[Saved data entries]
----------
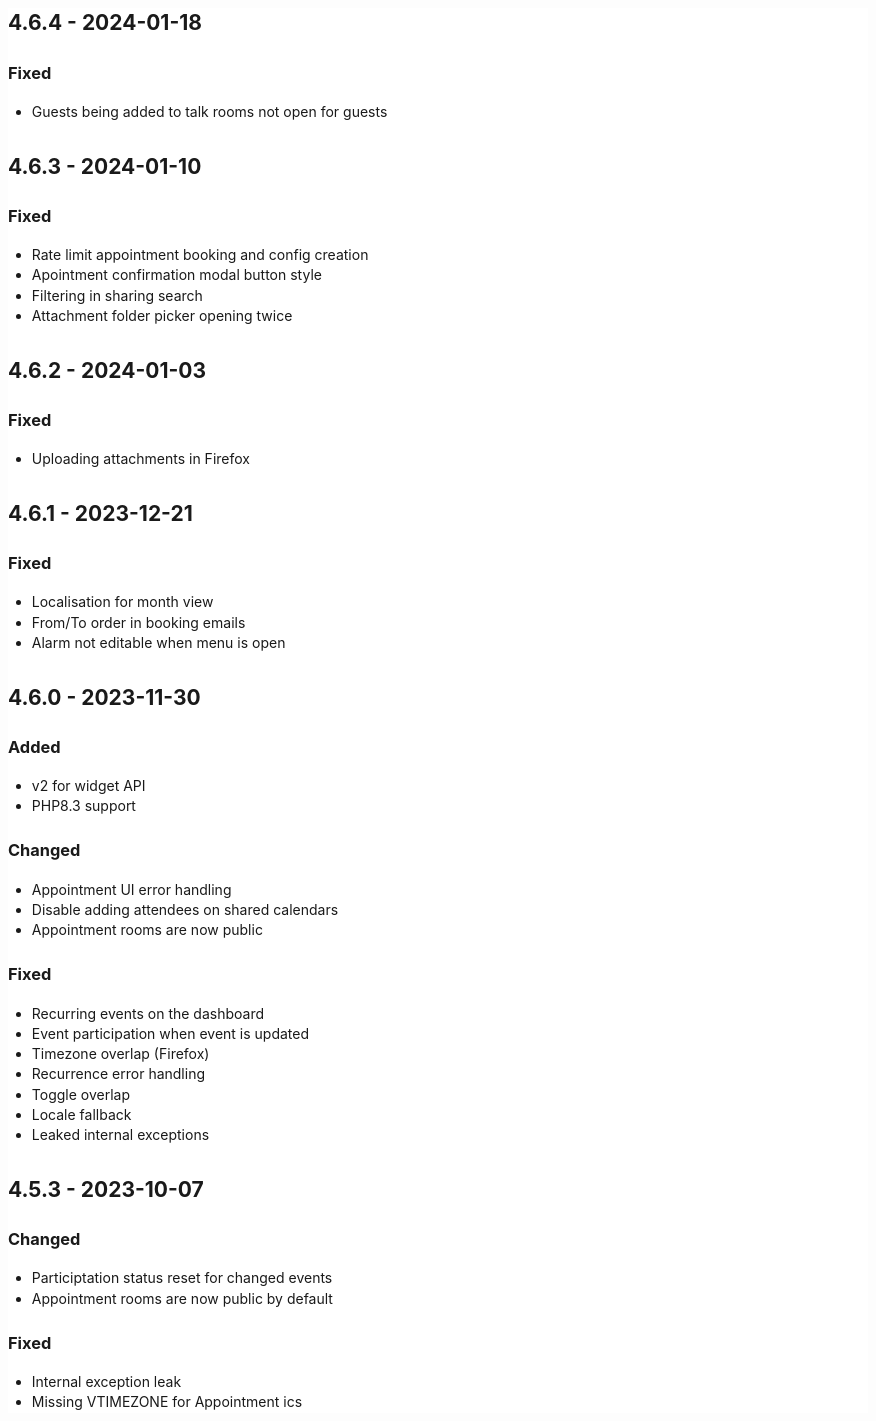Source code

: ## 4.6.4 - 2024-01-18
### Fixed
- Guests being added to talk rooms not open for guests

## 4.6.3 - 2024-01-10
### Fixed
- Rate limit appointment booking and config creation
- Apointment confirmation modal button style
- Filtering in sharing search
- Attachment folder picker opening twice

## 4.6.2 - 2024-01-03
### Fixed
- Uploading attachments in Firefox

## 4.6.1 - 2023-12-21
### Fixed
- Localisation for month view
- From/To order in booking emails
- Alarm not editable when menu is open

## 4.6.0 - 2023-11-30
### Added
- v2 for widget API
- PHP8.3 support
### Changed
- Appointment UI error handling
- Disable adding attendees on shared calendars
- Appointment rooms are now public
### Fixed
- Recurring events on the dashboard
- Event participation when event is updated
- Timezone overlap (Firefox)
- Recurrence error handling
- Toggle overlap
- Locale fallback
- Leaked internal exceptions

## 4.5.3 - 2023-10-07
### Changed
- Participtation status reset for changed events
- Appointment rooms are now public by default
### Fixed
- Internal exception leak
- Missing VTIMEZONE for Appointment ics
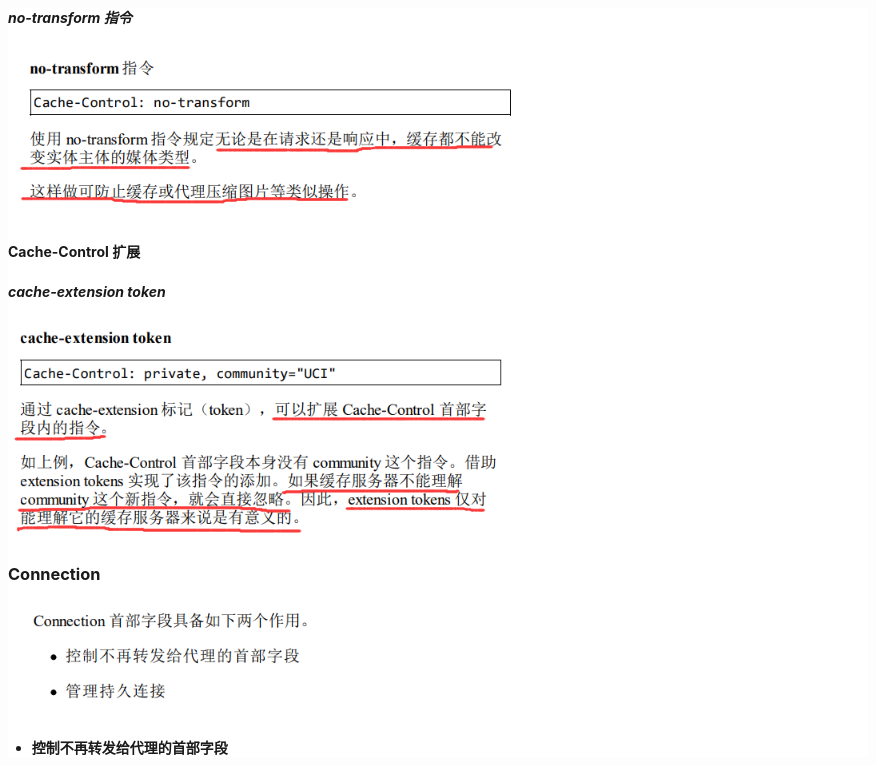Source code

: ##### no-transform 指令

<img src="图解HTTP-随记/image-20201229223243935.png" alt="image-20201229223243935" style="zoom:80%;" />



#### Cache-Control 扩展

##### **cache-extension token**

<img src="图解HTTP-随记/image-20201229223637809.png" alt="image-20201229223637809" style="zoom:80%;" />





### Connection

<img src="图解HTTP-随记/image-20201230131334051.png" alt="image-20201230131334051" style="zoom:80%;" />

+ **控制不再转发给代理的首部字段**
----------
◆ **Brief**
Copy the lines exactly as they appear from the opening of the entries above through the line with "- Filtering in sharing search", excluding all pictures.

◆ **Task response**
Source code

: ## 4.6.4 - 2024-01-18
### Fixed
- Guests being added to talk rooms not open for guests

## 4.6.3 - 2024-01-10
### Fixed
- Rate limit appointment booking and config creation
- Apointment confirmation modal button style
- Filtering in sharing search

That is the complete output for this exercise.